+++ Text segment +++
Sen considers freedom to be the critical measure of individual wellbeing. However, his concept of substantive freedom is not simply about exercise of choice.
He incorporates the consideration that freedom may be constrained by the range of choices available to people. This range of choices is dependent on our capabilities, or the personal and social resources that we can bring to bear on improving our lives.
The end goal of the Cape York agenda can then be expressed as seeking to ensure that Cape York people have the capabilities to choose a life that they have reason to value.
Importantly, this agenda does not entail making choices for people, but is rather about expanding the range of choices people have available to them.
This framework exposes the failures of the previous policy paradigm. In the 1970’s, it was accepted that Indigenous people in remote areas should be able to choose between a traditionally oriented life or a life integrated with the mainstream.
Policymakers with the best of intentions sought to facilitate this choice, but the only capability they seriously invested in was that of income. The policy of the last 30 years sought to create choice by simply providing income through welfare and quasi welfare systems.
Thus, over the last 30 years, Indigenous people were not supported to develop basic capabilities in important areas such as education, health and employment. Consequently, our people were ill-equipped to take advantage of opportunities in the real economy. The so- called ‘decision’ to remain in their community was therefore made in default of any real choice. Our task today is to ensure that remaining in one’s own community is the result of choosing between real options.
Without education and a whole set of other capabilities, successive generations of young people, at ages where they would ordinarily seek work, were led away from engaging in the real economy by the poisonous disincentives of the welfare system. Traditional skills were eventually traded in for the free stream of welfare, and the communities of Cape York descended into a state of passive dysfunction.
+++
● To-do item
Resume the passage on the Cape York agenda and welfare policy, starting right after its last sentence. The lines that come next have no part in this.
+++ Dataset section +++
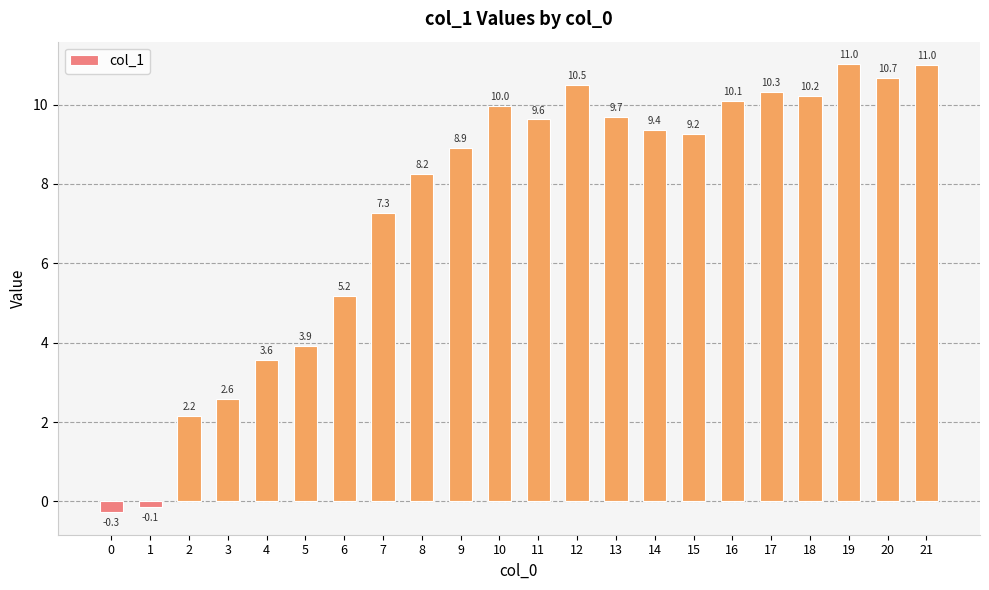

What is the average value?

7.4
+++
● Answer section
Bureaucrats stepped in to arrest this descent, and effectively propped up communities. In doing so they shifted responsibility away from the people in the communities and towards government. Thus began the vicious cycle of government-community-individual dependence that led to the complete disintegration of indigenous society and culture—the very thing the policies had first sought to protect.
We must develop new policies that release us from this vicious cycle and in doing so we must assert our right to responsibility as much as we do other rights.
What is the current situation?
Framing the end goal in Sen’s language – to ensure that Cape York people have the capabilities to choose a life that they have reason to value – means that the essential challenge is to build the capabilities of Cape York people so that our people can exercise meaningful choice.
Capabilities in the Cape are in extremely poor condition. For example:
Employment is very low and there are very few ‘real’ jobs. Only around 14 per cent of Indigenous Australians receive an income from paid employment in the real economy (rather than through the Community Development Employment Programs – CDEP).
Incomes are low – the average personal income is around 60 per cent of the Australian average.
Passivity is very high. Income transfers (including CDEP) account for approximately 70% of the total community income in remote communities, compared to around 10% for Australia as a whole
Health outcomes are very low. Life expectancy for Indigenous Australians is nearly 20 years less than the average Australian. In fact, life expectancy of Indigenous Queenslanders (reflecting the most disaggregated data available for Cape York) is amongst the lowest in the world and considerably lower than in many poor and developing countries, such as North Korea and India.
Education outcomes are very low. There are very low rates of attendance and secondary school completion. One Cape York statistic shows that of year 7 students, only 6% will complete year 12.2
Most of the distressing statistics would be well-known to you. A common reaction is to despair – to believe that it is all too hard.
Instead, I wish to set out a clear agenda for turning this situation around – one that I believe would see significant impacts within five years, and could transform communities within a generation.
What needs to be done?
In recent speeches, I have set out the case for why we believe that the underlying driver of the dysfunction and disadvantage on Cape York is the lack of economic and social development. And why we believe this is compounded by the unintended consequences of interaction with a welfare system designed for a rich country.
I will not repeat those arguments here. Suffice it to say that only engagement with the real economy can build incomes over time, can allow for higher levels of education, health and general consumption, and perhaps most importantly, bring long term employment opportunities and economic participation.
In this speech, rather, I wish to consider the broader context of the overall reform agenda.
To even be able to access the opportunities of the real economy, we must return to the issue of our right to take responsibility. As a fundamental precondition, we must restore social order, attack passive welfare, and tackle substance abuse.
But we must also build a range of capabilities to enable real engagement. We must focus on building health, education, and community life, and support people’s efforts to build their lives.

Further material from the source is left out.